- [SELECTED PASSAGE]
* * * * * * *

A simple method for directional transcriptome sequencing using Illumina technology

Abstract

High-throughput sequencing of cDNA has been used to study eukaryotic transcription on a genome-wide scale to single base pair resolution. In order to compensate for the high ribonuclease activity in bacterial cells, we have devised an equivalent technique optimized for studying complete prokaryotic transcriptomes that minimizes the manipulation of the RNA sample. This new approach uses Illumina technology to sequence single-stranded (ss) cDNA, generating information on both the direction and level of transcription throughout the genome. The protocol, and associated data analysis programs, are freely available from http://www.sanger.ac.uk/Projects/Pathogens/Transcriptome/. We have successfully applied this method to the bacterial pathogens Salmonella bongori and Streptococcus pneumoniae and the yeast Schizosaccharomyces pombe. This method enables experimental validation of genetic features predicted in silico and allows the easy identification of novel transcripts throughout the genome. We also show that there is a high correlation between the level of gene expression calculated from ss-cDNA and double-stranded-cDNA sequencing, indicting that ss-cDNA sequencing is both robust and appropriate for use in quantitative studies of transcription. Hence, this simple method should prove a useful tool in aiding genome annotation and gene expression studies in both prokaryotes and eukaryotes.

Figure 1.

The hypotheses proposed to account for the attachment of Illumina adapted dimers to ss-cDNA: (a) attachment of adapters to ss-cDNA, and priming of second strand synthesis by (b) RNA fragments, (c) intermolecular cDNA annealing and (d) intramolecular cDNA annealing.

Figure 2.

(a) Schematic representation of the DNA oligonucleotides from which Illumina libraries were generated. (b) Distribution of duplex lengths amongst a sequenced sample of single-stranded DNA oligonucleotides. We extracted reads corresponding to the oligonucleotide by searching the output data for the 12 nt known sequence tag. Duplex lengths were then calculated by counting the number of bases at the 3′-end found to be the reverse complement of those at the 5′-end. This revealed a smooth distribution of values over a range of sizes, with large peaks at 12 bp (likely resulting from intermolecular annealing) and 9 bp (probably the consequence of a 3 bp duplex that can form between the known sequence tag and RNA binding site). (c) Two proposed mechanisms for the formation of species with 9 nt of reverse complementarity between the 5′ and 3′-ends, the most common duplex length observed. The vast majority of these were found to have 3 bp ‘seed duplexes’ formed by base pairing between –CGT– in the sequence tag and either the –GCA– in the 3′ half of the RNA oligonucleotide binding site, or the CA-dinucleotide at the start of the binding site when the preceding nucleotide (the last of the 19 nt random sequence) was G.

* * * * * * *

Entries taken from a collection
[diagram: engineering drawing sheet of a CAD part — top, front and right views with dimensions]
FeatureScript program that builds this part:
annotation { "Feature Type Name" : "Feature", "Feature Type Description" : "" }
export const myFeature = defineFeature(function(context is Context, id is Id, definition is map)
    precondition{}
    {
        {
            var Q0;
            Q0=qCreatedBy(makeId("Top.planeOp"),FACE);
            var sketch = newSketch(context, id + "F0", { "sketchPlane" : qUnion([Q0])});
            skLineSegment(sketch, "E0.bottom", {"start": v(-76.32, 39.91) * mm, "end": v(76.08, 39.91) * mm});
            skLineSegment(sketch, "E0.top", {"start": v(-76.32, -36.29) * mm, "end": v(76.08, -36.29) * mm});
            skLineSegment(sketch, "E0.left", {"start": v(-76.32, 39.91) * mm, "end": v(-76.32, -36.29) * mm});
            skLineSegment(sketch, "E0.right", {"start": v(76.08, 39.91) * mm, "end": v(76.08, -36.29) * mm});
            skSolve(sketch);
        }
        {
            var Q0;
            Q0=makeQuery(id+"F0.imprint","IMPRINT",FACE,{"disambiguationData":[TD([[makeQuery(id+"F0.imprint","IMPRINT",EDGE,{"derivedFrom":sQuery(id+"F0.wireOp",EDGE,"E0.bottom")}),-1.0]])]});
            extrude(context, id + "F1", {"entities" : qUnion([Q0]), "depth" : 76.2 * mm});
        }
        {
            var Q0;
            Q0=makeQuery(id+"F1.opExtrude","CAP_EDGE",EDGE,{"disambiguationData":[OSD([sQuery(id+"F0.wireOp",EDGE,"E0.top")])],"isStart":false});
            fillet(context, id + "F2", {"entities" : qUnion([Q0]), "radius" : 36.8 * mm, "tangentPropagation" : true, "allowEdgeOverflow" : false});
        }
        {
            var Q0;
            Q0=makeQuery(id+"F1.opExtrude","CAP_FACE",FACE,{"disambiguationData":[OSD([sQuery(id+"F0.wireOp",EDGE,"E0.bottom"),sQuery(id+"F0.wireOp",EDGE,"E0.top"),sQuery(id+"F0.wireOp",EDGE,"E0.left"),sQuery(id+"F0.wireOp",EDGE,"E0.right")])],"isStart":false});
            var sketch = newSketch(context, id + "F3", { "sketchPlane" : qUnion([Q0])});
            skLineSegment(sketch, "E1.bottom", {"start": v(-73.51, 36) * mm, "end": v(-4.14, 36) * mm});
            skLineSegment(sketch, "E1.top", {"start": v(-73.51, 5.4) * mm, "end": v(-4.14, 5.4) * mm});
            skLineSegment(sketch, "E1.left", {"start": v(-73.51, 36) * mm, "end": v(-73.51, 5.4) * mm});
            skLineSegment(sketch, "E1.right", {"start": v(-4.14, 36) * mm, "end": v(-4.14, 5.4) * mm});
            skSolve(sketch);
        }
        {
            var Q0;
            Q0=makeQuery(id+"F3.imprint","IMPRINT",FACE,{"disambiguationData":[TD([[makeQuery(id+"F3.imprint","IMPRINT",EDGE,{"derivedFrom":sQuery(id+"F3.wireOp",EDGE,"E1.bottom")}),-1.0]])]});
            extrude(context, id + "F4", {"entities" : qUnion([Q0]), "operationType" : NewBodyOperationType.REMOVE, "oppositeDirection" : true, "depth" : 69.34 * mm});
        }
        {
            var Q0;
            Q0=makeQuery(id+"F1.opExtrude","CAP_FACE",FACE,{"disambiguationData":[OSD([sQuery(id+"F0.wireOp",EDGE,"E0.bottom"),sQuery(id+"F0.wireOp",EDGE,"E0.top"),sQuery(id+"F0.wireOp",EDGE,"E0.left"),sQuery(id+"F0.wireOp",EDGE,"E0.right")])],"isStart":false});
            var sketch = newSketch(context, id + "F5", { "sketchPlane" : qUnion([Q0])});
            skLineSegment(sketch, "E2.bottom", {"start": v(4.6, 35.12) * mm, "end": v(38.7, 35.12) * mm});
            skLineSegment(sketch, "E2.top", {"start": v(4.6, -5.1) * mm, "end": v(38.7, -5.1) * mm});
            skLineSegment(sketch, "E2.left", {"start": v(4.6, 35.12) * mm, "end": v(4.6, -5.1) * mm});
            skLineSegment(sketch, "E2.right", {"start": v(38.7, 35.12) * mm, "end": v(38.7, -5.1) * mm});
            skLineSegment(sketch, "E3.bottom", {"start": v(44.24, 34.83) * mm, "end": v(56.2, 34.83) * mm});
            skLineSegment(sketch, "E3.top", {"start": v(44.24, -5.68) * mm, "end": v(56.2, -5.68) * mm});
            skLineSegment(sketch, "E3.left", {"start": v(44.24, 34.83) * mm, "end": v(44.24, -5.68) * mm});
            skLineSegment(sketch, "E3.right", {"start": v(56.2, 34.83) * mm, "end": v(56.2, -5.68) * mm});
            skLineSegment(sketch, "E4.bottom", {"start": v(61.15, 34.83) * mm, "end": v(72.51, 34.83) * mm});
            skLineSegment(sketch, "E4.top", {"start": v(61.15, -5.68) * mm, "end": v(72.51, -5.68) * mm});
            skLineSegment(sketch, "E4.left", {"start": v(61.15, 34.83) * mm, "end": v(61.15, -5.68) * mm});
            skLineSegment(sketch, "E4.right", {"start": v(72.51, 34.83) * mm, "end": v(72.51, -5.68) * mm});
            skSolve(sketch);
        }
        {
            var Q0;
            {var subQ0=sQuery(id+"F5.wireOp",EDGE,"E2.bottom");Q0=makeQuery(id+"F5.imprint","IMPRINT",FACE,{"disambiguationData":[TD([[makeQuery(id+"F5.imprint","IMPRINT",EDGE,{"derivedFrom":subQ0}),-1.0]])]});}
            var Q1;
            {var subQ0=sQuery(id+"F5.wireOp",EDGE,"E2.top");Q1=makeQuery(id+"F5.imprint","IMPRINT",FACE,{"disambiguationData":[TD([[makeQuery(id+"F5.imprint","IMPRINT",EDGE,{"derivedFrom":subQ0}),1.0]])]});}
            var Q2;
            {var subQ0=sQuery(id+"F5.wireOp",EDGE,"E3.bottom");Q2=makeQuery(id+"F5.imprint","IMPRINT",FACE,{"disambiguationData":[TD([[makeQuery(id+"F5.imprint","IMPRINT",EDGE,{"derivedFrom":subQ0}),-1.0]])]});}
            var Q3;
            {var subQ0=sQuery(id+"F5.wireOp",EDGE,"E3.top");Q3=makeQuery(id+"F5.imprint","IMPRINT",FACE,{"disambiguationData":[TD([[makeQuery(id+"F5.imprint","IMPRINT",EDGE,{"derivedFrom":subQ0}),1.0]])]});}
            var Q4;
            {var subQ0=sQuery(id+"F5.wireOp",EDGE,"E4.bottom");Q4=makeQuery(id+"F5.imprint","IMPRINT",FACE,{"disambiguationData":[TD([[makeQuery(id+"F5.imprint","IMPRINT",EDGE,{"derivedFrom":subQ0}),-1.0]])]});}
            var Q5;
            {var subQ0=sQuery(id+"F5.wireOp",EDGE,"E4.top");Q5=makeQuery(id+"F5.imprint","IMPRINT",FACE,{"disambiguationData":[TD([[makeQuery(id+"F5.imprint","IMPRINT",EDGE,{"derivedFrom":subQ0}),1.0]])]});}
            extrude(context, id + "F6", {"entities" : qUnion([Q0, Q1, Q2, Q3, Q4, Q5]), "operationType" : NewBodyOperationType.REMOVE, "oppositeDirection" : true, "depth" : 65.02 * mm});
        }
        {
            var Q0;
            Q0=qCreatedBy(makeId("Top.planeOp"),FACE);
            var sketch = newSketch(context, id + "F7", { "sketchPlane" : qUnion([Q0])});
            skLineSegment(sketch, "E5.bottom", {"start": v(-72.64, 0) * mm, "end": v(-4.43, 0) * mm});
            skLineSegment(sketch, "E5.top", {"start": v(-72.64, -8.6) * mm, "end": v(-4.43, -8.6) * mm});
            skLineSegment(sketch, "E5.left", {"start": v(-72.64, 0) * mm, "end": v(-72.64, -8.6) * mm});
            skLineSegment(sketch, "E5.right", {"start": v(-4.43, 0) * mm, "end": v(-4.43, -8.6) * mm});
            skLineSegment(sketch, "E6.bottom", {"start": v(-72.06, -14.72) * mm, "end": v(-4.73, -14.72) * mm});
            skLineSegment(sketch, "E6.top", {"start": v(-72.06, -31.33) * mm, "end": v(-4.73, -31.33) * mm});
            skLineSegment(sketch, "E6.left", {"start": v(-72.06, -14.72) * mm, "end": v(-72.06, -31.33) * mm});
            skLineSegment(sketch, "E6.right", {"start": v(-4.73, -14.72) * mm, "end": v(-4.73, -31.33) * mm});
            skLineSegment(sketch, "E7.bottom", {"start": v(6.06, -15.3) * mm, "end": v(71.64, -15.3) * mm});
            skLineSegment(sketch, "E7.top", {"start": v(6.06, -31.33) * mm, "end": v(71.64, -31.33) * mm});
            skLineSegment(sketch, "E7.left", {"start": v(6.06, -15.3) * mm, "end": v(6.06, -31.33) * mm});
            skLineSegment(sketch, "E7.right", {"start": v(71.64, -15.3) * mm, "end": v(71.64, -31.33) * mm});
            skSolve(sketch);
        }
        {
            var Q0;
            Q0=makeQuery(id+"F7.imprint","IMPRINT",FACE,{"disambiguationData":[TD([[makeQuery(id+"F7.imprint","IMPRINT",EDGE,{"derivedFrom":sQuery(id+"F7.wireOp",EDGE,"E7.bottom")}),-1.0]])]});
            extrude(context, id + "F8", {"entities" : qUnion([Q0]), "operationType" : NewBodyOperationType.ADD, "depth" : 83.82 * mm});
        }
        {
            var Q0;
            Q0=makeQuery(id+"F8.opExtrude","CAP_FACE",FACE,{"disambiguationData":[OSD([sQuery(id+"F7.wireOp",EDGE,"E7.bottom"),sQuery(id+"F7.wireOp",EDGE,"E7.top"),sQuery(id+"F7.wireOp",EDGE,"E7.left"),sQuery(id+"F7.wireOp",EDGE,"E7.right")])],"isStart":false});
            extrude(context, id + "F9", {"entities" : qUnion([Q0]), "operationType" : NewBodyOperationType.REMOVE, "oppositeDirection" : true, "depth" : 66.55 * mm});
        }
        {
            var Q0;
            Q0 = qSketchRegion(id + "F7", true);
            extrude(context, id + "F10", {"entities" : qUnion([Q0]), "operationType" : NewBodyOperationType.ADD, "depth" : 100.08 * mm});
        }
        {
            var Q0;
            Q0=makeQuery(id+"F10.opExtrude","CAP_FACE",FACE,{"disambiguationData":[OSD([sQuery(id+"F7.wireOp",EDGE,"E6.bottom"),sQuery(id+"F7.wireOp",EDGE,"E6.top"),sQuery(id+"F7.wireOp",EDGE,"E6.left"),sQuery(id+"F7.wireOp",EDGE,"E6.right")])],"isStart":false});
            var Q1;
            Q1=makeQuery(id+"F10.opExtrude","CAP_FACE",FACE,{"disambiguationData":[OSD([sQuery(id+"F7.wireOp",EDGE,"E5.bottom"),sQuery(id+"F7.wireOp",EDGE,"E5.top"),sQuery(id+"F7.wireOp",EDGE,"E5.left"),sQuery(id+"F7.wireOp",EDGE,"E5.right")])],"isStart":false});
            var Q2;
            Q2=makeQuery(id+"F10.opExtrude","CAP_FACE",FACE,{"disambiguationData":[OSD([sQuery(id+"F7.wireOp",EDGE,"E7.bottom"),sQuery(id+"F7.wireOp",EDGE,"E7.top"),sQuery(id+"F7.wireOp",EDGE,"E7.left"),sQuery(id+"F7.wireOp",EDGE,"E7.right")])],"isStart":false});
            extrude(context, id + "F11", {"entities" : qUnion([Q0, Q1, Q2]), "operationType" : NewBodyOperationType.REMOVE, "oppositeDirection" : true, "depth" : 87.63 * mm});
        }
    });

* * * * * * *

- [TASK INSTRUCTIONS]
1 > Answer these questions about the passage on directional transcriptome sequencing, marking each answer with the same letter:
(a) Which three organisms was the method successfully applied to?
(b) How long is the known sequence tag searched for to extract the oligonucleotide reads?
(c) What was the most common duplex length observed?
2 > Can you sum up the passage on directional transcriptome sequencing in two sentences?
3 > Could you transcribe the stretch of the passage on directional transcriptome sequencing from "The hypotheses proposed" through "intramolecular cDNA annealing."?

- [SOLUTIONS IN ORDER]
1 >
(a) Salmonella bongori, Streptococcus pneumoniae and Schizosaccharomyces pombe
(b) 12 nt
(c) 9 nt of reverse complementarity between the 5′ and 3′-ends

2 > The passage presents a simple method, optimized for prokaryotic transcriptomes and minimizing RNA manipulation, that uses Illumina technology to sequence single-stranded cDNA, revealing both the direction and level of transcription throughout the genome, and it was successfully applied to Salmonella bongori, Streptococcus pneumoniae and Schizosaccharomyces pombe. Gene expression levels from ss-cDNA sequencing correlated highly with those from double-stranded cDNA sequencing, and the figures set out hypotheses for how Illumina adapted dimers attach to ss-cDNA and show the distribution of duplex lengths in a sequenced oligonucleotide sample.

3 >
The hypotheses proposed to account for the attachment of Illumina adapted dimers to ss-cDNA: (a) attachment of adapters to ss-cDNA, and priming of second strand synthesis by (b) RNA fragments, (c) intermolecular cDNA annealing and (d) intramolecular cDNA annealing.